Puerto Rican sports executive

Héctor Francisco Cardona González (April 19, 1936 – June 16, 2017) was a Puerto Rican sports executive who served as the longtime President of the Puerto Rico Olympic Committee (COPUR) from 1991 until 2008, as well as the executive vice-president of International Amateur Boxing Association. Héctor Cardona was a boxing referee at the 1984 Summer Olympics in Los Angeles, California.
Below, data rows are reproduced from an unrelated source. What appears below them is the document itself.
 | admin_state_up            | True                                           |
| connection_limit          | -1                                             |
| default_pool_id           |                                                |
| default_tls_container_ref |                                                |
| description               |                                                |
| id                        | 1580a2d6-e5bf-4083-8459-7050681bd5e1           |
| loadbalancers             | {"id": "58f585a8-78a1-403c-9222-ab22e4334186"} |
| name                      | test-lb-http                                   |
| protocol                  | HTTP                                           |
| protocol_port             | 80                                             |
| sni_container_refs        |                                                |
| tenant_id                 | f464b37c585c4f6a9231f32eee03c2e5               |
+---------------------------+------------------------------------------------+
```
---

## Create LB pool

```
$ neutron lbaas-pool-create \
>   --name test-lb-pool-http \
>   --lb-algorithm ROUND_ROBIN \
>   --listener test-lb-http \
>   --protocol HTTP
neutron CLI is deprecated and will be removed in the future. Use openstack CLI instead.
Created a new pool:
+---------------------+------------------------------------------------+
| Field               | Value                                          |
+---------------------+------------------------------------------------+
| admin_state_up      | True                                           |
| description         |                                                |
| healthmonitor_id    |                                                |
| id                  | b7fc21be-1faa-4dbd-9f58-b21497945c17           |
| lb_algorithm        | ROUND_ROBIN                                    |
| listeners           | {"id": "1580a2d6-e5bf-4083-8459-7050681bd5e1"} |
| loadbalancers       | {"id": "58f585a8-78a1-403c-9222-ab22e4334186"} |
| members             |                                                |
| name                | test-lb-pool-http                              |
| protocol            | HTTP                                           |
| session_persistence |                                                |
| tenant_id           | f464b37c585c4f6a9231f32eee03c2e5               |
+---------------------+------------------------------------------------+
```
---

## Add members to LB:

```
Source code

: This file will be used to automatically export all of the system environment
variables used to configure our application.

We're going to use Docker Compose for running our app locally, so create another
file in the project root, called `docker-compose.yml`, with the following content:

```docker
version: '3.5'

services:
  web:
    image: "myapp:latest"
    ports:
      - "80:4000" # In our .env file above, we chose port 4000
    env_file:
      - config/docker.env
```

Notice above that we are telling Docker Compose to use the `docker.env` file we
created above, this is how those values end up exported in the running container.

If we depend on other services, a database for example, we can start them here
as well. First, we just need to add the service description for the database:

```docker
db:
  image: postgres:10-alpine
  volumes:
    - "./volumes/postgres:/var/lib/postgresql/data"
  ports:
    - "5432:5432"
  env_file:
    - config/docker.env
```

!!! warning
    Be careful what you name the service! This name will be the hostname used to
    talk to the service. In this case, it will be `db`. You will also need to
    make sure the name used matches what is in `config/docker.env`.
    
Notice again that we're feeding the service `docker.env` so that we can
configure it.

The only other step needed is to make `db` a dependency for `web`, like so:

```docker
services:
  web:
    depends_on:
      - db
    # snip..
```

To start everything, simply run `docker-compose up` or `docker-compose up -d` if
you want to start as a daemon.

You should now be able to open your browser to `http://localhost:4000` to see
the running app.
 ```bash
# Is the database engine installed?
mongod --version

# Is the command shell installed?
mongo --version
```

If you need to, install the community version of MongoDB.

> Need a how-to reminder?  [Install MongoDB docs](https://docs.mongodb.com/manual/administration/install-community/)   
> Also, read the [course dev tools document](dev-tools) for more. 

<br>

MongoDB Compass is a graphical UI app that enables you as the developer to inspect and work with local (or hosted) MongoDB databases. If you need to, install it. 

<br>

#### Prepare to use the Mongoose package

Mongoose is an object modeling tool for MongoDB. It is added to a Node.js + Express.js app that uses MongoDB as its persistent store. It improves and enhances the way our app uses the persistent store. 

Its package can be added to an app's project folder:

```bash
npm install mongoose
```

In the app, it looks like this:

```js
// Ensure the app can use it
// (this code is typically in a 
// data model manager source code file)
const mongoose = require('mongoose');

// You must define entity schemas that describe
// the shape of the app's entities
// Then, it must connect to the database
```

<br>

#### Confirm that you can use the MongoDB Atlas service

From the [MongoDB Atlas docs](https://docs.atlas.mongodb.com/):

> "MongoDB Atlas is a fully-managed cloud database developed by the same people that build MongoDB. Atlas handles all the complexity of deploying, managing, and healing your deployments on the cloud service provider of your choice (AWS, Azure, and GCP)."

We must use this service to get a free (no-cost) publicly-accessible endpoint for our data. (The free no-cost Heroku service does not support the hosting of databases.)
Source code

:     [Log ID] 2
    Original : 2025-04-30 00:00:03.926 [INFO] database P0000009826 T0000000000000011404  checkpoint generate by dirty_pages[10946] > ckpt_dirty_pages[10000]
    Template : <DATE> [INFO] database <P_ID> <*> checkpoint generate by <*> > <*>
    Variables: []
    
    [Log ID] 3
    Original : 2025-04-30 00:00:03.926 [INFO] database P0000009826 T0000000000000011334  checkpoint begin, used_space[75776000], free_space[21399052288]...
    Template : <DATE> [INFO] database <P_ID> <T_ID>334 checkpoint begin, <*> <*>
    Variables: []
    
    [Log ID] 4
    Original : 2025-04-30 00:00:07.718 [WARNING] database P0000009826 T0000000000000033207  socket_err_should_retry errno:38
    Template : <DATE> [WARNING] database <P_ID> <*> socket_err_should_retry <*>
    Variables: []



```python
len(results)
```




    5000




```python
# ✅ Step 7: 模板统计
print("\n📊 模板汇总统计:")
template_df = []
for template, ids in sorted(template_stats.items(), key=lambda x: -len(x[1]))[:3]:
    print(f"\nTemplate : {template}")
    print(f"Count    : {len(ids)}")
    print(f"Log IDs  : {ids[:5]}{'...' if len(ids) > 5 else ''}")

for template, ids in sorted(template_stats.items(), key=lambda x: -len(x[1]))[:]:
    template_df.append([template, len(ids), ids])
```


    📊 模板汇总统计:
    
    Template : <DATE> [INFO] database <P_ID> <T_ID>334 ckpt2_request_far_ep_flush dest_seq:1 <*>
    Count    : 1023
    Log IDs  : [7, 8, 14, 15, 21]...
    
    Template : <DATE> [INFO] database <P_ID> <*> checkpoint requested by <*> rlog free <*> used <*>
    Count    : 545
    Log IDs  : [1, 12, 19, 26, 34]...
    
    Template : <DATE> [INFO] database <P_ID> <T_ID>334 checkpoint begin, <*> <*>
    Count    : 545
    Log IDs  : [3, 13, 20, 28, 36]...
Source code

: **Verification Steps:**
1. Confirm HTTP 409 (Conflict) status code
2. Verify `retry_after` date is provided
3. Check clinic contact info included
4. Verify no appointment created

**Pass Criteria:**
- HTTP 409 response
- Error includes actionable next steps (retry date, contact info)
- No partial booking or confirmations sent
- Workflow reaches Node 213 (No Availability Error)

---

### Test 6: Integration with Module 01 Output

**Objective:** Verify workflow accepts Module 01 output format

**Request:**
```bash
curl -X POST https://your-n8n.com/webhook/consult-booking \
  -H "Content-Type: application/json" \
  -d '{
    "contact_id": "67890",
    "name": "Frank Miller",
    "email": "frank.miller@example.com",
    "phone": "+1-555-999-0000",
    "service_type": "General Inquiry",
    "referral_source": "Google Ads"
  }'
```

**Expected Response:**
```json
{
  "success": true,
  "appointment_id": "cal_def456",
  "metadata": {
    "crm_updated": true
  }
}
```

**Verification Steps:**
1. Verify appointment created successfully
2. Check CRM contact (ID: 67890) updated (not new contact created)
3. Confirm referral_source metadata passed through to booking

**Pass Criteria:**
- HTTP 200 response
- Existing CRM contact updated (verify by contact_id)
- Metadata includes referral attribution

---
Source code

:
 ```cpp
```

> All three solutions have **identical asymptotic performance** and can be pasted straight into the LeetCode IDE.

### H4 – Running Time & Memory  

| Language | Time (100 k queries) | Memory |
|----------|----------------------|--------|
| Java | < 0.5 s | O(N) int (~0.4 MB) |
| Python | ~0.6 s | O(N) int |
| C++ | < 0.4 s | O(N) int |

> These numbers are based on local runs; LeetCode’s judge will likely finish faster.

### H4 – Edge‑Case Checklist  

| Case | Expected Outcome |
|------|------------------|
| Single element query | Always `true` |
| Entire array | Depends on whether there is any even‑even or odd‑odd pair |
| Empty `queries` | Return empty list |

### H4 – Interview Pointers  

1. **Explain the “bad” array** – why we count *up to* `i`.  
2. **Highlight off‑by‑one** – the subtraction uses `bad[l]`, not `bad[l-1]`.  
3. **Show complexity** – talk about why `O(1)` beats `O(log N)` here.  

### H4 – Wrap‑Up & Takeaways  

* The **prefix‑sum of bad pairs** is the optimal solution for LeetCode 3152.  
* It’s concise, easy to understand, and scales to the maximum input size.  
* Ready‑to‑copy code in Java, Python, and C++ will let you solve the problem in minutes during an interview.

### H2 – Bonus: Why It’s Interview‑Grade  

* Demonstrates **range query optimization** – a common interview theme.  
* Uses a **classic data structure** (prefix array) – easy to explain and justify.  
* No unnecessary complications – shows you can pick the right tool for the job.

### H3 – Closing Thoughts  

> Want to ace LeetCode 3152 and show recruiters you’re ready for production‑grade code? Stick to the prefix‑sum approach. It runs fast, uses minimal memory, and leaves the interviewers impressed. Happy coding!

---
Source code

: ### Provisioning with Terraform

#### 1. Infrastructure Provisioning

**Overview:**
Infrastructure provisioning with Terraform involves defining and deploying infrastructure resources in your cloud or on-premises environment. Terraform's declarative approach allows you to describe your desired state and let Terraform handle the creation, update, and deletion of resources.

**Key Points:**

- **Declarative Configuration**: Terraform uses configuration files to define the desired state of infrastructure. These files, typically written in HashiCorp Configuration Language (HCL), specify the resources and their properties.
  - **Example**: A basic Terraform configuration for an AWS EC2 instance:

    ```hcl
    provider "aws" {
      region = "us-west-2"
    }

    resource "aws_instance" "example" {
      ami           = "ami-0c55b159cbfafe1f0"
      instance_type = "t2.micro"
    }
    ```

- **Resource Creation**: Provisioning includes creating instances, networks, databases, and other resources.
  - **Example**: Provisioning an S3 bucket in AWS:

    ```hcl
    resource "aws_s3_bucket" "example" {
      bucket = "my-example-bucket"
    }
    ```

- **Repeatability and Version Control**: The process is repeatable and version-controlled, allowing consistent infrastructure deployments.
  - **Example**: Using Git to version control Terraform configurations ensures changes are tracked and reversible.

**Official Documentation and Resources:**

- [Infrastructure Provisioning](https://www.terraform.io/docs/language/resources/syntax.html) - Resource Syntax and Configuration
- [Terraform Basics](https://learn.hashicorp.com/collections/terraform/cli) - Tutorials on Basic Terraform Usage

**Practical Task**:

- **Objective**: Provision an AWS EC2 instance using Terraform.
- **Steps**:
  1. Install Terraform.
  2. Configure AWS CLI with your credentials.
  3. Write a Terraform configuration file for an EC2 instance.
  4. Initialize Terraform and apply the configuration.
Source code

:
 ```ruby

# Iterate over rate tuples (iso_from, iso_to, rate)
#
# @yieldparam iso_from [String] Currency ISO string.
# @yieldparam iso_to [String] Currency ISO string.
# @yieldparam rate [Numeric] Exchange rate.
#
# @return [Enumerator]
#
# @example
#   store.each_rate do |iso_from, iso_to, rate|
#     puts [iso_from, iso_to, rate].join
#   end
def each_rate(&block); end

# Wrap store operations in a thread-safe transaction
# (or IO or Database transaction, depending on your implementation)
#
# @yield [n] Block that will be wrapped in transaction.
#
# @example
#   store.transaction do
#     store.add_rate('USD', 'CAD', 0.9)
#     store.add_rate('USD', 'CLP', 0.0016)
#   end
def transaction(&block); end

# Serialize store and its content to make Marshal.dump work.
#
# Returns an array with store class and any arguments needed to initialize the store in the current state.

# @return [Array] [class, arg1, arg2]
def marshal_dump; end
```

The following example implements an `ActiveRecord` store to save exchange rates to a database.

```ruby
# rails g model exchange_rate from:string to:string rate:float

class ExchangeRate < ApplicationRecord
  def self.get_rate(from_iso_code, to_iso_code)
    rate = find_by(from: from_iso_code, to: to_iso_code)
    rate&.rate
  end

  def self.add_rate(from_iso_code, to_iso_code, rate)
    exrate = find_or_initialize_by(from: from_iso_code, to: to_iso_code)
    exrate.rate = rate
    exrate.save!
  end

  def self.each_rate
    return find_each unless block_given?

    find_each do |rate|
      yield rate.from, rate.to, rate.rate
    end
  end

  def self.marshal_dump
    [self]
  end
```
He was serving as the President of the Central American and Caribbean Sports Organization (CASCO) at the time of his death in June 2017.

Most recently, Cardona was unanimously re-elected to a fourth term as President of CACSO by the 46th CACSO General Assembly in November 2015.

Cardona was born on April 19, 1936, in Naguabo, Puerto Rico. He died from liver cancer on June 16, 2017, in San Juan, Puerto Rico, at the age of 81.